De qui se moque-t-on ? Luc commence son évangile par une introduction dramatique et solennelle : « l’an 15 de l’empereur Tibère », et il cite le nom de tous les rois, gouverneurs, princes et grands-prêtres de l’époque. On a l’impression d’être dans un grand film hollywoodien avec fanfares et trompettes. Et tout cela pour dire quoi ? Que la parole de Dieu fut adressée dans le désert. Qui pourrait bien être intéressé par ce qui se passe dans le désert ? Vous imaginez cela : le soir, au journal télévisé, un journaliste parle des guerres et des grèves, et puis il annonce que Dieu a parlé à un ermite au fin fond des Ardennes. Voilà une belle nouvelle ! Qui pourrait bien s’intéresser à cela et qu’est-ce que cela peut changer à ma vie ?
Mais Luc aime bien ce genre de plaisanterie. Vous vous souvenez : dans le récit de la Nativité, il parle des anges qui apparaissent aux bergers la nuit. Il y a beaucoup de lumière et de bruit. L’ange annonce triomphalement que le Messie, le Sauveur est arrivé. Et c’est qui ? Un nouveau-né couché dans une mangeoire. Ce n’est pas le fils d’un roi avec une grande armée. Ce n’est pas un prince installé dans un palais. Non, c’est un petit bébé couché sur la pierre froide d’une mangeoire, dans une étable traversée par tous les vents de l’hiver. Un rhume, une grippe, et le petit bébé disparaît, mort. Fini le Messie, le Sauveur annoncé triomphalement par les anges la nuit de Noël.

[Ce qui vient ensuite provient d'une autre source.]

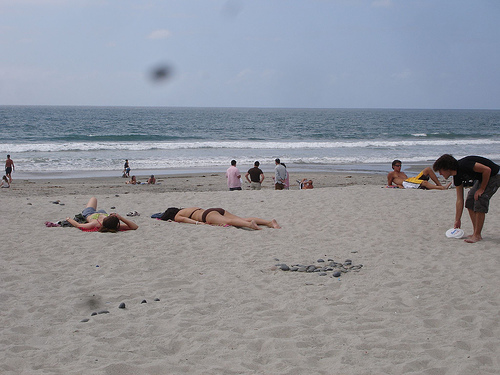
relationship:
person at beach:
[247, 159, 266, 192] [4, 0, 499, 374]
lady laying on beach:
[155, 204, 282, 233] [4, 243, 499, 374]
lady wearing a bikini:
[155, 204, 282, 233] [187, 206, 229, 226]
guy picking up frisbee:
[434, 151, 500, 245] [444, 226, 467, 241]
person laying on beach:
[63, 193, 140, 236] [4, 243, 499, 374]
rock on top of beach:
[332, 269, 344, 281] [4, 243, 499, 374]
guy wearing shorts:
[385, 159, 453, 192] [407, 168, 429, 188]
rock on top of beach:
[332, 269, 344, 281] [4, 0, 499, 374]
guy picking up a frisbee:
[434, 151, 500, 245] [444, 226, 467, 241]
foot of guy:
[467, 235, 484, 246] [434, 151, 500, 245]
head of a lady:
[165, 206, 180, 222] [155, 204, 282, 233]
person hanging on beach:
[247, 159, 266, 192] [4, 0, 499, 374]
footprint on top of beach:
[422, 315, 441, 332] [4, 243, 499, 374]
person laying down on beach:
[63, 193, 140, 236] [4, 243, 499, 374]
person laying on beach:
[63, 193, 140, 236] [4, 0, 499, 374]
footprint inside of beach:
[480, 326, 500, 340] [4, 243, 499, 374]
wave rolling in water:
[4, 155, 500, 171] [0, 107, 499, 179]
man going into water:
[5, 153, 17, 184] [0, 107, 499, 179]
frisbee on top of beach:
[444, 226, 467, 241] [4, 243, 499, 374]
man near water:
[5, 153, 17, 184] [0, 107, 499, 179]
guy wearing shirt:
[434, 151, 500, 245] [452, 154, 499, 187]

Saint Luc aime bien nous secouer : tout commence dans le désert. Or, le désert est un thème important pour les Juifs. Cela leur rappelle la plus belle période de leur histoire. C’était quand ils avaient été arrachés de l’esclavage en Egypte et qu’ils marchaient vers la Terre promise. Ils étaient alors seuls avec le Seigneur. C’était un peu comme un voyage de noces. Les jeunes mariés ont tout quitté : leurs parents, leur famille, leurs amis pour être seuls l’un avec l’autre et pour apprendre à se connaître. Et le peuple d’Israël a gardé la nostalgie de cette période bénie. C’est pourquoi ils célèbrent la fête des Tentes. Au début de l’automne, après les récoltes, les Juifs quittent leur maison ou leur appartement et, pendant une semaine, ils vivent sur la terrasse ou au fond du jardin, dans une cabane comme au temps de l’Exode. Ils sont là pour vivre seuls avec le Seigneur. Et c’est là sans doute la première leçon de cette référence au désert dans cet évangile : il faut quitter le bruit et l’agitation de tous les jours pour retrouver dans le silence et la solitude la présence du Seigneur dans notre vie.
Mais il faut faire le ménage : notre cœur ressemble à un vieil appartement. Il est encombré de mille et une choses inutiles. Il faut aplanir le chemin, c’est-à-dire qu’il faut enlever les grosses pierres qui bloquent la route au chariot du Seigneur. Et il y a tout d’abord nos vieilles rancunes, ces parties dures et desséchées de notre cœur. Nous avons été trahis et blessés. Nous n’arrivons pas à pardonner. Pour recevoir le Seigneur, il faut pouvoir être frais et comme neufs, prêts à recommencer à aimer, à prendre le risque d’être aimés et à nouveau trahis. Il faut être prêts à être comme Dieu. Trahi depuis le commencement, blessé par la trahison d’Adam et Eve, rejeté pendant tout l’histoire du salut, parfois oublié, souvent négligé par chacun d’entre nous, Dieu recommence tout à nouveau. Il devient un petit bébé pour nous. Il mourra sur la croix, il le sait. Mais il nous aime tellement qu’il ne veut pas nous laisser seuls dans l’embarras et la solitude. Il vient nous chercher, même dans le désert de notre solitude et de notre désespoir.
Alors, oui, que sonnent les trompettes et les fanfares ! Le Seigneur vient nous sauver.